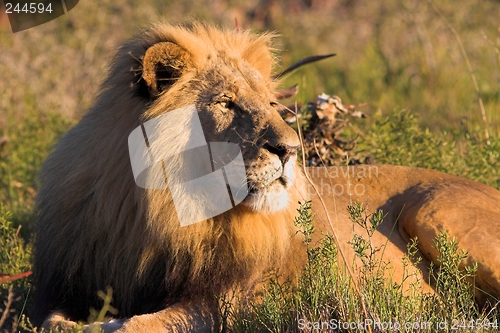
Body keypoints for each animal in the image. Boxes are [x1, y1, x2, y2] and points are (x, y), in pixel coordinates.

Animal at [34, 22, 500, 330]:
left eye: (273, 104)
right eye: (226, 103)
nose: (290, 150)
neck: (160, 212)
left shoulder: (230, 302)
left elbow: (139, 325)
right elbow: (53, 319)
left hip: (441, 215)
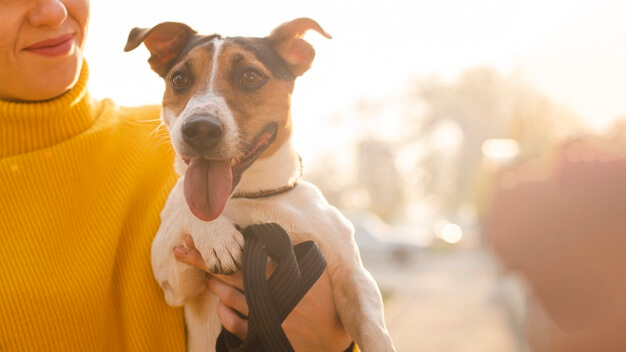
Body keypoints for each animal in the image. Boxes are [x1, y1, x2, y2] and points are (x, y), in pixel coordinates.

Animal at [124, 17, 392, 350]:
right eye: (179, 79)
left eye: (250, 76)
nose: (200, 128)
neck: (252, 196)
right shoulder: (172, 280)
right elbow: (188, 208)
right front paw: (216, 235)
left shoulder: (353, 277)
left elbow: (374, 332)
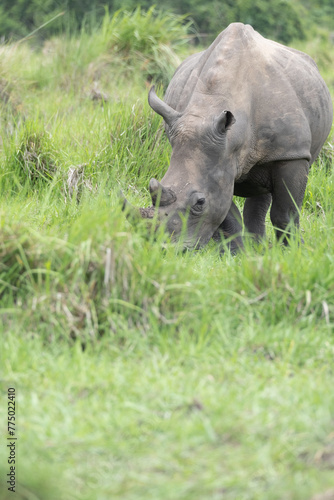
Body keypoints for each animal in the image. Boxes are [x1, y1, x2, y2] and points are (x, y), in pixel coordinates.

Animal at [124, 23, 332, 250]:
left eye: (200, 203)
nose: (169, 249)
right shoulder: (220, 161)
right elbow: (227, 216)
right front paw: (238, 253)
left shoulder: (291, 153)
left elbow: (286, 213)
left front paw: (292, 251)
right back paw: (253, 247)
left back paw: (261, 247)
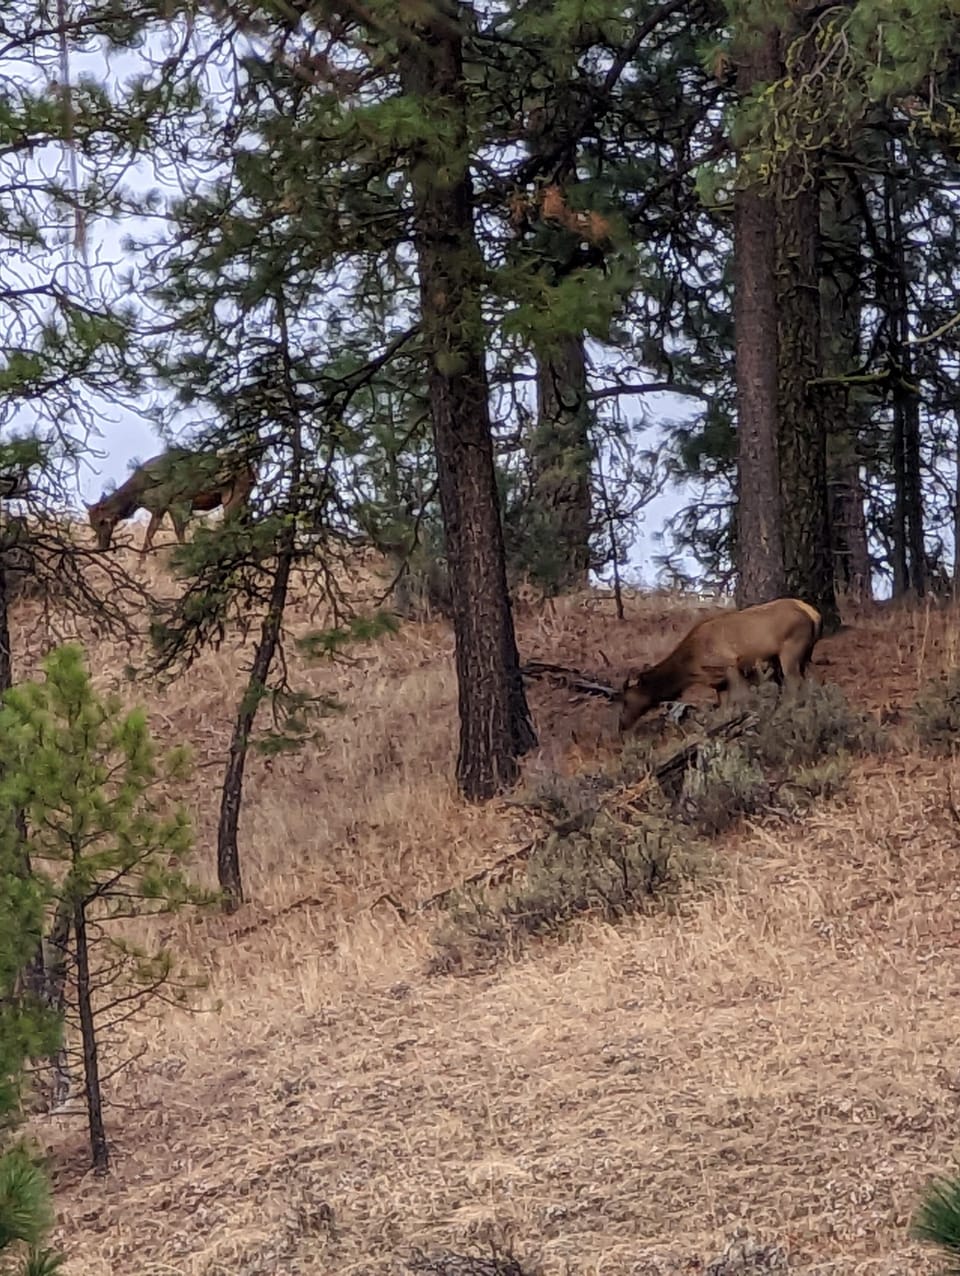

● ● ● ● ● ● ●

- _WORK INSTRUCTIONS_
Could you return every line from the entries above in which the string "right" occurs?

- _RESULT_
right eye: (226, 103)
right elbow: (53, 319)
right eye: (179, 79)
right shoulder: (172, 280)
right elbow: (188, 208)
right front paw: (216, 235)
right shoulder: (220, 161)
right elbow: (227, 216)
right front paw: (238, 253)
right back paw: (253, 247)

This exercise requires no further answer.